Hall, Christopher A.
Learning Theology with the Church Fathers
Downers Grove, IL: InterVarsity, 2002. Pp. 308. Paper. $18.00.
With thanks to Adrianna Wright of IVP for this review copy!
Learning Theology with the Church Fathers (hereafter LTCF) is Christopher Hall’s follow-up to his acclaimed Reading Scripture with the Church Fathers (hereafter RSCF). His goal with LTCF is much the same as it was with RSCF, to introduce interested readers to patristic theology. In Hall’s own words this “is simply a primer intended for beginners” [p. 12] The ‘beginner’ ranges from the rusty pastor to the seminary student to the motivated layman with a desire to understand the great theological traditions of the Christian faith.
There is a bit of a difference in the format from the last volume to this one; in RSCF Hall focused his attention on the eight “great doctors of the Church” (four from the East and four from the West) and the two major locales connected with patristic exegesis (i.e., Alexandria & Antioch). In this volume Hall focuses on the “central theological loci”: Christology, Theology proper (i.e., the Trinity), Eschatology, and Ecclesiology by giving readings from prominent fathers on each subject.

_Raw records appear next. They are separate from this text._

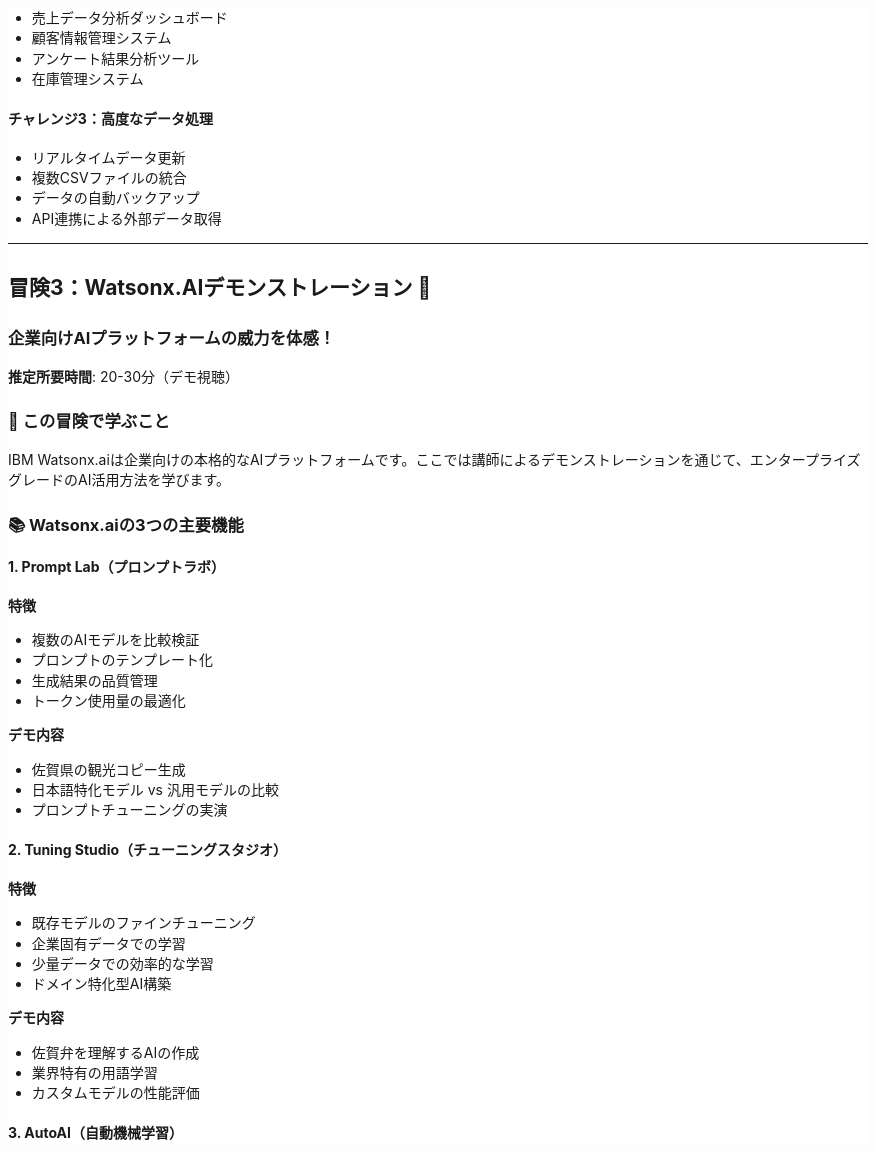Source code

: - 売上データ分析ダッシュボード
- 顧客情報管理システム
- アンケート結果分析ツール
- 在庫管理システム

#### チャレンジ3：高度なデータ処理

- リアルタイムデータ更新
- 複数CSVファイルの統合
- データの自動バックアップ
- API連携による外部データ取得

---

## 冒険3：Watsonx.AIデモンストレーション 🔮
### 企業向けAIプラットフォームの威力を体感！

**推定所要時間**: 20-30分（デモ視聴）

### 📌 この冒険で学ぶこと

IBM Watsonx.aiは企業向けの本格的なAIプラットフォームです。ここでは講師によるデモンストレーションを通じて、エンタープライズグレードのAI活用方法を学びます。

### 📚 Watsonx.aiの3つの主要機能

#### 1. Prompt Lab（プロンプトラボ）

**特徴**
- 複数のAIモデルを比較検証
- プロンプトのテンプレート化
- 生成結果の品質管理
- トークン使用量の最適化

**デモ内容**
- 佐賀県の観光コピー生成
- 日本語特化モデル vs 汎用モデルの比較
- プロンプトチューニングの実演

#### 2. Tuning Studio（チューニングスタジオ）

**特徴**
- 既存モデルのファインチューニング
- 企業固有データでの学習
- 少量データでの効率的な学習
- ドメイン特化型AI構築

**デモ内容**
- 佐賀弁を理解するAIの作成
- 業界特有の用語学習
- カスタムモデルの性能評価

#### 3. AutoAI（自動機械学習）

In the second chapter “Christ the Son, Begotten and Not Made” Hall focuses mainly on Athanasius and Arius, although in my opinion he doesn’t give an adequate account of the so-called Arian controversy. Hall tends to focus on the metaphysical aspect of the debate (i.e., the deity of Christ) without noting the soteriological factors that caused the questions in the first place, i.e., how can a creature save? (Athanasius) or how can the Creator assume humanity and die? (Arius).
When turning to the Trinity Hall relates a number of questions quite common among believers both old and new about the relevance of the Trinity in our lives. His answer is that for the fathers, the doctrine of the Trinity was a faithful witness to the teaching of Jesus and the apostles. Hall’s theologians of choice for discussing this doctrine were Gregory of Nazianzus and Augustine, and while he couldn’t have chosen two better theologians from the East and West to focus on, the treatment feels incomplete. It would have been wonderful to see Hilary of Poitiers included as well as some of the Ante-Nicene fathers like Novatian.

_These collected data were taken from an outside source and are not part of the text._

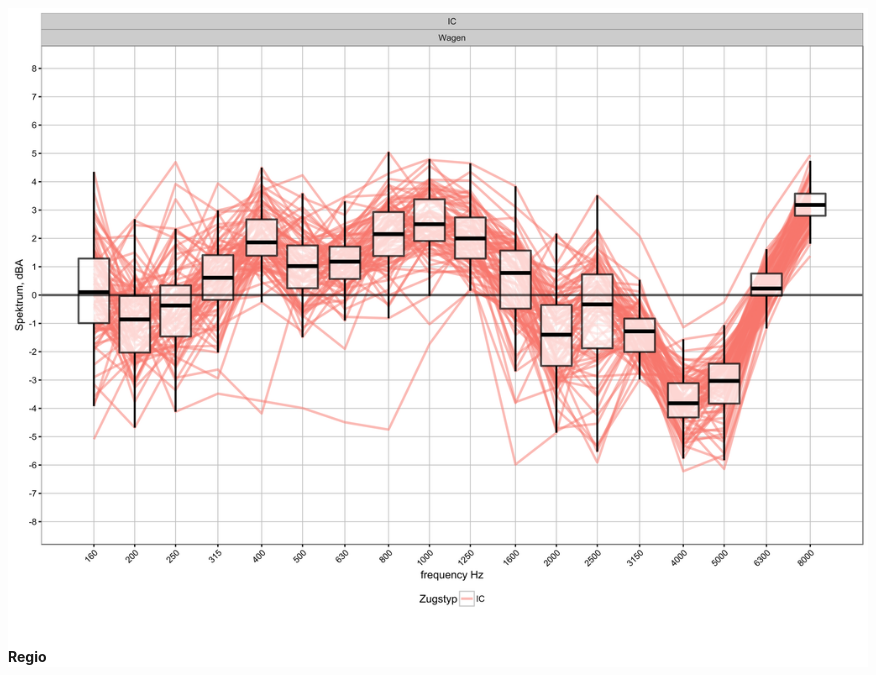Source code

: <img src="SD_wirkung_files/figure-html/unnamed-chunk-5-1.svg" title="" alt="" width="1000px" />

#### Regio
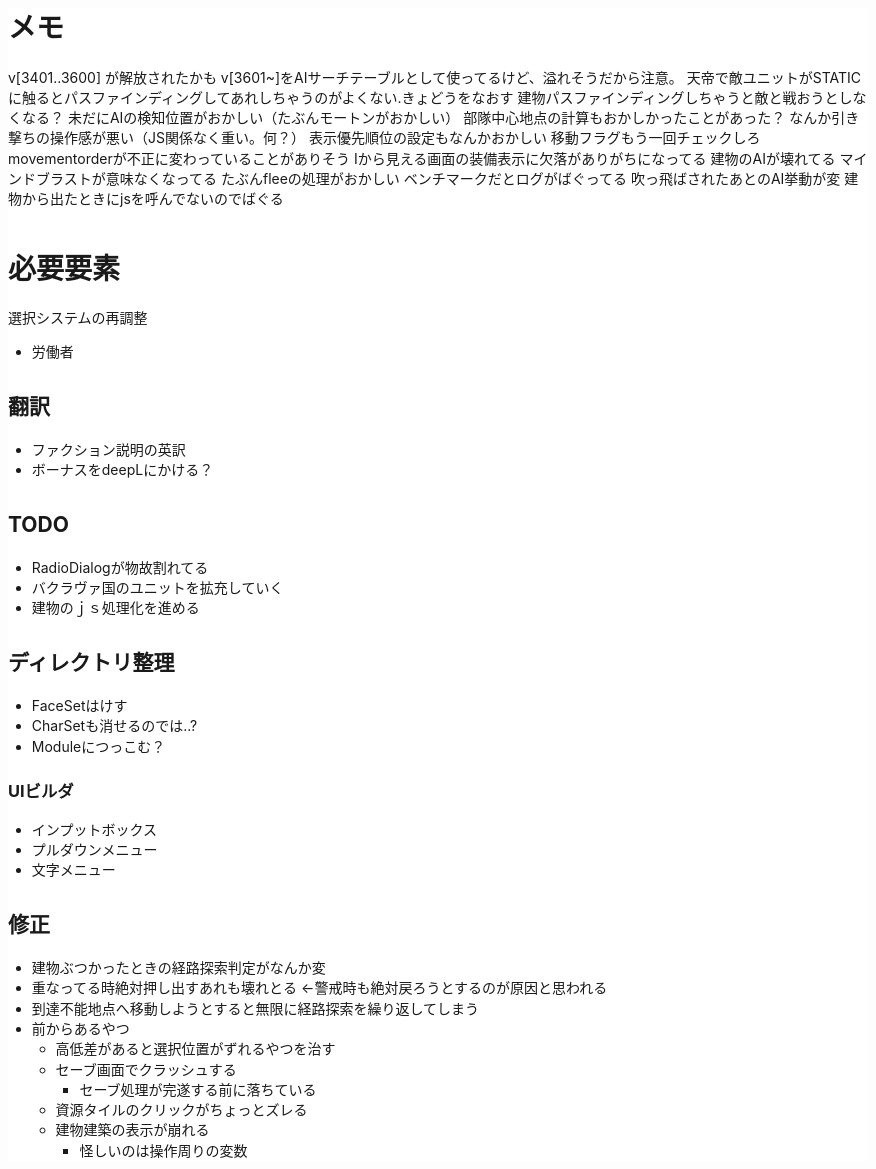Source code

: # メモ
v[3401..3600] が解放されたかも
v[3601~]をAIサーチテーブルとして使ってるけど、溢れそうだから注意。
天帝で敵ユニットがSTATICに触るとパスファインディングしてあれしちゃうのがよくない.きょどうをなおす
建物パスファインディングしちゃうと敵と戦おうとしなくなる？
未だにAIの検知位置がおかしい（たぶんモートンがおかしい）
部隊中心地点の計算もおかしかったことがあった？
なんか引き撃ちの操作感が悪い（JS関係なく重い。何？）
表示優先順位の設定もなんかおかしい
移動フラグもう一回チェックしろ
movementorderが不正に変わっていることがありそう
Iから見える画面の装備表示に欠落がありがちになってる
建物のAIが壊れてる
マインドブラストが意味なくなってる たぶんfleeの処理がおかしい
ベンチマークだとログがばぐってる
吹っ飛ばされたあとのAI挙動が変
建物から出たときにjsを呼んでないのでばぐる

# 必要要素
選択システムの再調整
 - 労働者

## 翻訳
- ファクション説明の英訳
- ボーナスをdeepLにかける？

## TODO
- RadioDialogが物故割れてる
- バクラヴァ国のユニットを拡充していく
- 建物のｊｓ処理化を進める

## ディレクトリ整理
- FaceSetはけす
- CharSetも消せるのでは..?
- Moduleにつっこむ？

### UIビルダ
- インプットボックス
- プルダウンメニュー
- 文字メニュー



## 修正
- 建物ぶつかったときの経路探索判定がなんか変
- 重なってる時絶対押し出すあれも壊れとる <-警戒時も絶対戻ろうとするのが原因と思われる
- 到達不能地点へ移動しようとすると無限に経路探索を繰り返してしまう  
- 前からあるやつ  
	- 高低差があると選択位置がずれるやつを治す  
	- セーブ画面でクラッシュする  
		- セーブ処理が完遂する前に落ちている  
	- 資源タイルのクリックがちょっとズレる 
	- 建物建築の表示が崩れる
		- 怪しいのは操作周りの変数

When turning to “Sin, Grace, and the Human Condition” Hall looks at Irenaeus (albeit too briefly in my estimation) and the debate that raged between Augustine and Pelagius. Pelagius appears to be fairly represented by Hall in his acknowledging that:
Pelagius, then, cannot be accused of denying God’s role in helping us to obey, but he largely limits this helping role to those innate abilities God created in human nature with the creation of Adam and Eve. The choice remains for each human being as to whether he or she will choose to exercise these divinely given abilities in obedience to God and God’s commandments. [p. 135]
So Hall doesn’t reproduce the old canard that Pelagius taught that people could save themselves or work for their salvation, although he does later critique Pelagius with clear Augustinian sympathies (as the vast majority of the Church has since the time of Augustine).

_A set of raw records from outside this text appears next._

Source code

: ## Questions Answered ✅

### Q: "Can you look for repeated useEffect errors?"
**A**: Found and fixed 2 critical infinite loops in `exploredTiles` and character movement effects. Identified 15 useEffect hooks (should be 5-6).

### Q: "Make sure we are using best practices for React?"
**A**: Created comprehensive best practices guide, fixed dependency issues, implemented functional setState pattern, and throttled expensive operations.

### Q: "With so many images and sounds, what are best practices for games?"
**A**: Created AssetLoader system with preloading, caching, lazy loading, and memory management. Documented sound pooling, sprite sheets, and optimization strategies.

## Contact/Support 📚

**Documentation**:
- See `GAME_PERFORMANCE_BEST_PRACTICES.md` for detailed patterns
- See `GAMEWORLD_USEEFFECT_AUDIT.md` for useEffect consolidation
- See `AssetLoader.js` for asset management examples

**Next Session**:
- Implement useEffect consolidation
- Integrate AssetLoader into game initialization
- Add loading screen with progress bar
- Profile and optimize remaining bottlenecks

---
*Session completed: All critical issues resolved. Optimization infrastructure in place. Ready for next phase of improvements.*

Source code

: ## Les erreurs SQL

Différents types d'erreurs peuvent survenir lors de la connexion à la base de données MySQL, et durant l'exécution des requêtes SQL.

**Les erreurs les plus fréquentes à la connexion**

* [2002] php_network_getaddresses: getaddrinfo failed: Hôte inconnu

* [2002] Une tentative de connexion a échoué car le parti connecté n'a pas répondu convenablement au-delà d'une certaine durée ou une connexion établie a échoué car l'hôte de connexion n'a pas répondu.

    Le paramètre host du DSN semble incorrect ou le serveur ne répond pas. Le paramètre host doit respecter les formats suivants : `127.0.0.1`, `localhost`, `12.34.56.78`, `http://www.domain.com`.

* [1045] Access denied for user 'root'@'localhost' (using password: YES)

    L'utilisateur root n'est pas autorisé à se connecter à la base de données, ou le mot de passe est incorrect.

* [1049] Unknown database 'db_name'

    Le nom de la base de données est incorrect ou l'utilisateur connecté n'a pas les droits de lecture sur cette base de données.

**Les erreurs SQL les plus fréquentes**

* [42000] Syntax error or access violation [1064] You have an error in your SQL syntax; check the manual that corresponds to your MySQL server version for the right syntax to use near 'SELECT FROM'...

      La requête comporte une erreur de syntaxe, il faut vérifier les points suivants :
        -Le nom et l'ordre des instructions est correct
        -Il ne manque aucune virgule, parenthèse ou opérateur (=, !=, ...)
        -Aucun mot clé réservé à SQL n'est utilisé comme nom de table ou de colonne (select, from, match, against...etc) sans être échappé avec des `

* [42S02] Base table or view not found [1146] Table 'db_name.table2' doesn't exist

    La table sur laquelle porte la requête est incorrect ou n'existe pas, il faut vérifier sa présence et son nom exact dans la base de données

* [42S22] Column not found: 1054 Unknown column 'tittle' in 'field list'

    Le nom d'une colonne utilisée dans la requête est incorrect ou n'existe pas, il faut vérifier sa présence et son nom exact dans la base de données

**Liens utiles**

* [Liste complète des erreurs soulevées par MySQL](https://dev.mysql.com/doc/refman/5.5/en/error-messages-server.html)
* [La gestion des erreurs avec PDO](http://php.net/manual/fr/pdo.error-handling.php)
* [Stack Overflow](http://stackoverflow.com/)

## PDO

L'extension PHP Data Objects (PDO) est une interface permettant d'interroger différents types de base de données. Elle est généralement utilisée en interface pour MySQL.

All in all Hall’s treatments of the subjects covered in LTCF are competent. His writing is clear and there’s nothing major to gripe with in terms of his understanding or presentation of these great doctrines of orthodoxy. My major criticism is that he has limited himself too much in terms of the witnesses he chooses to address each topic. One glaring example is that in the chapter on the Holy Spirit (ch. 5) Hall focuses solely on Basil the Great. There’s no doubt that Basil’s On the Holy Spirit stands as a giant among midgets in terms of fourth century pneumatological writing, but this chapter was ripe for interaction with Athanasius’ Letters to Serapion on the Holy Spirit. Another unfortunate omission was reference Origen on the eternal generation of the Son in chapters two and three, but this is for obvious reasons (i.e., Origen isn’t technically considered a ‘church father’ see p. 21).
The book is rounded out with thirty pages of end notes (God, when will they stop using these?!!), a three-page subject index, and a one-page scripture index. As an introduction LTCF gets the job done but suffers from what in my opinion is too narrow a focus on certain fathers. I would have rather seen a broader representation of writers and a more general interaction with this larger body of works. I give this work three stars.